In some areas, yes. See Red Forest [wikipedia.org]. But that doesn't stop plants and animals from making their way back in, however slowly. Sounds like an extreme environment ripe for adaptation/evolution.
Re:Wasn't this predicted (Score:3, Informative)
Not really.
The predictions used to involve everything bigger than rats keeling over and nothing but the most hardy stuff surviving in the contaminated areas.
They've gradually changed to reflect reality and the nature of radioactive decay.
Feel free to forget that though and pretend you always expected exactly what happened.
As it turned out an area contaminated by radation appears to be far more hospitable to wildlife than an area heavily populated by humans.
And humans do live in the exclusion zone.
Not many but some do.
Re:The kids aren't all right. (Score:5, Informative)
Re:The kids aren't all right. (Score:3, Informative)
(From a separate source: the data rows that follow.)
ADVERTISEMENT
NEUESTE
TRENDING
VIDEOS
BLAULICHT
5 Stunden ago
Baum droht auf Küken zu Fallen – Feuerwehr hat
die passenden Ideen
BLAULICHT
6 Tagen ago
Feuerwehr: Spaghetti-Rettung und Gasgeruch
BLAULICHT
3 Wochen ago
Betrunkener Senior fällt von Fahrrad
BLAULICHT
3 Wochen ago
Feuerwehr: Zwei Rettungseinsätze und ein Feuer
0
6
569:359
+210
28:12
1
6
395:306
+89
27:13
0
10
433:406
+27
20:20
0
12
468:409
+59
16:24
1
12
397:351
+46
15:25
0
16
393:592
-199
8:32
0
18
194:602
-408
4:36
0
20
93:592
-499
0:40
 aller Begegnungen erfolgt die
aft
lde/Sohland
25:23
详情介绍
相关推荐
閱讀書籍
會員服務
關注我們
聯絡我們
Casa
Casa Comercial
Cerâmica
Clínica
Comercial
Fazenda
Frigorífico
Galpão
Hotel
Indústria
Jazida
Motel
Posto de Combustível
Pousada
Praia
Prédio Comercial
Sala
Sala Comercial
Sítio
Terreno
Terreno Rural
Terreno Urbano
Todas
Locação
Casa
All nature sounds eerily silent to people accustomed to the noise of city living. There is no hum of engines or transformers, no sirens, no screeching tires, no TV or radio. It is shocking like plunging into cold water when you step out of your car and into an environment where noise is the exception rather than the rule. At first, it sounds dead. As you begin to grow accustomed to it, however, you start hearing wind in the trees or grass, birds, etc. It sounds "desolate" because the sounds are different in volume and frequency, not because everything is dead. Moles, deer, and wolves don't make a lot of noise. There's a reason people that go way out into the bush for a long time sometimes come back and don't talk much. Silence is natural.
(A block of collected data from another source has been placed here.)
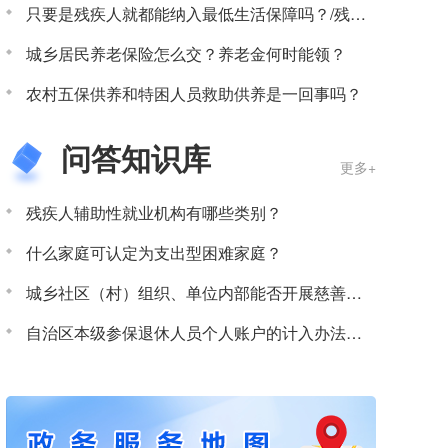
只要是残疾人就都能纳入最低生活保障吗？/残疾人都能得低保吗？
城乡居民养老保险怎么交？养老金何时能领？
农村五保供养和特困人员救助供养是一回事吗？
问答知识库
更多+
残疾人辅助性就业机构有哪些类别？
什么家庭可认定为支出型困难家庭？
城乡社区（村）组织、单位内部能否开展慈善救助活动？
自治区本级参保退休人员个人账户的计入办法如何确定？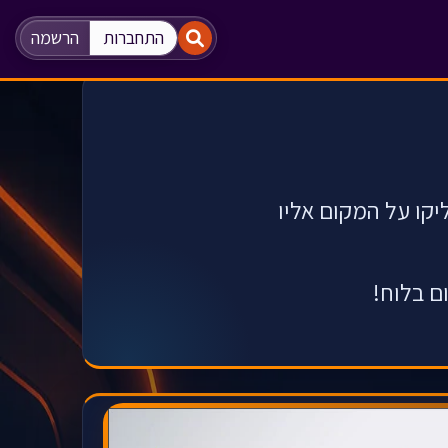
"
"
התחברות
הרשמה
מכן הקליקו על המקום אליו
ם בלוח!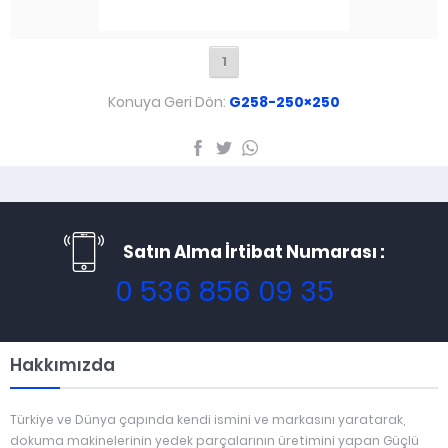
1
Konuya Geri Dön:
G258-250×250
Satın Alma İrtibat Numarası :
0 536 856 09 35
Hakkımızda
Türkiye ve Dünya çapında kendi ismini ve markasını yaratarak,
dokuma makinelerinin yedek parçalarının üretimini yapan Güçlü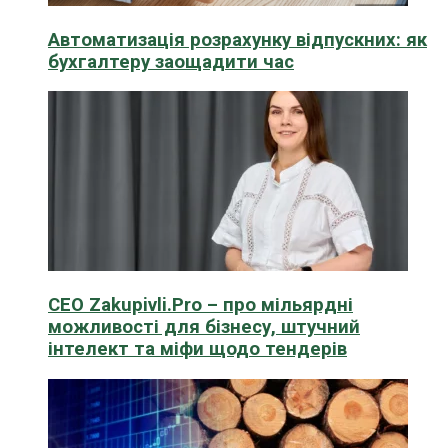
Автоматизація розрахунку відпускних: як
бухгалтеру заощадити час
CEO Zakupivli.Pro – про мільярдні
можливості для бізнесу, штучний
інтелект та міфи щодо тендерів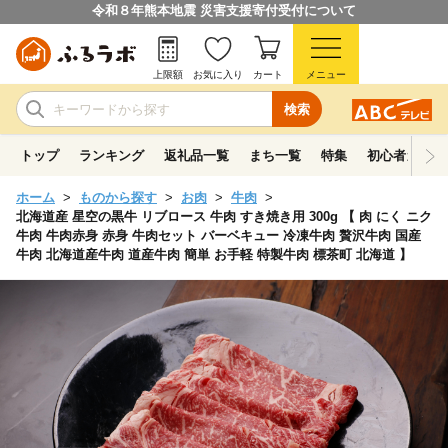
令和８年熊本地震 災害支援寄付受付について
上限額
お気に入り
カート
メニュー
検索
トップ
ランキング
返礼品一覧
まち一覧
特集
初心者ガイド
ホーム
ものから探す
お肉
牛肉
北海道産 星空の黒牛 リブロース 牛肉 すき焼き用 300g 【 肉 にく ニク
牛肉 牛肉赤身 赤身 牛肉セット バーベキュー 冷凍牛肉 贅沢牛肉 国産
牛肉 北海道産牛肉 道産牛肉 簡単 お手軽 特製牛肉 標茶町 北海道 】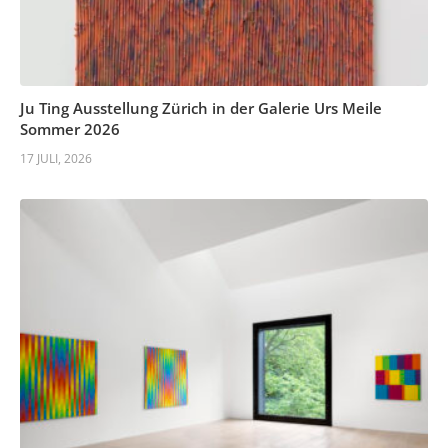
Ju Ting Ausstellung Zürich in der Galerie Urs Meile
Sommer 2026
17 JULI, 2026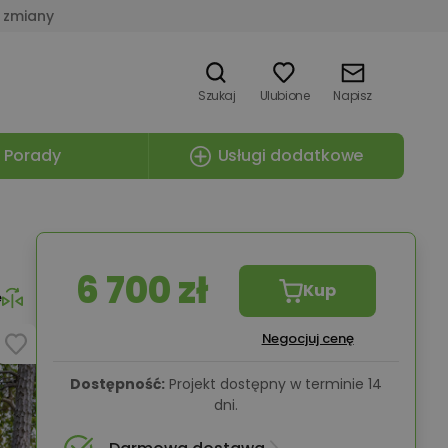
 zmiany
Szukaj
Ulubione
Napisz
Porady
Usługi dodatkowe
6 700 zł
Kup
e
Negocjuj cenę
Dostępność:
Projekt dostępny w terminie 14
dni.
I'll grant you that the containment doesn't seem promising. Plants regularly grow in radiation zones, though, afaik; they're usually a lot more radiation-tolerant than we are. Gingko trees survived at Hiroshima (still growing today; http://www.xs4all.nl/~kwanten/hiroshima.htm [xs4all.nl] ), lichens are hard to affect with radiation, etc.
Totally agreed on Thorium (liquid salt) reactors. I don't like having our nuclear power technology stuck in the 60's.